## [EXERCISE PROMPT]
Return all of the data exactly as written, without the pictures.

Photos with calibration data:
□ □ □ □ □ □ □

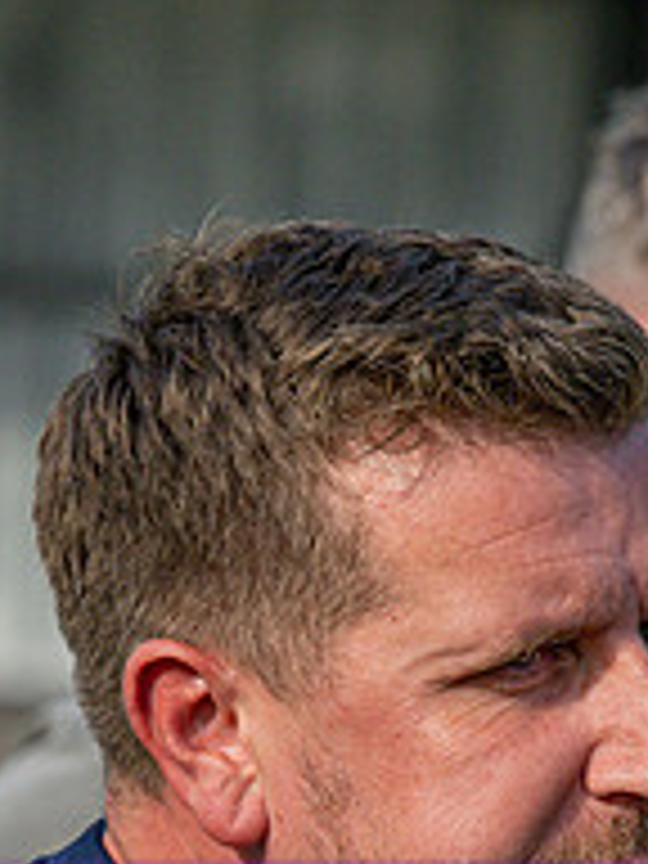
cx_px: 80
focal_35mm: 492
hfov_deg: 3.0
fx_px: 12280
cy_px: 841
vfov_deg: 4.0
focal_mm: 110
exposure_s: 1/4000
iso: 400
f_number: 4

□ □ □ □ □ □ □

## [TASK RESPONSE]
cx_px: 80
focal_35mm: 492
hfov_deg: 3.0
fx_px: 12280
cy_px: 841
vfov_deg: 4.0
focal_mm: 110
exposure_s: 1/4000
iso: 400
f_number: 4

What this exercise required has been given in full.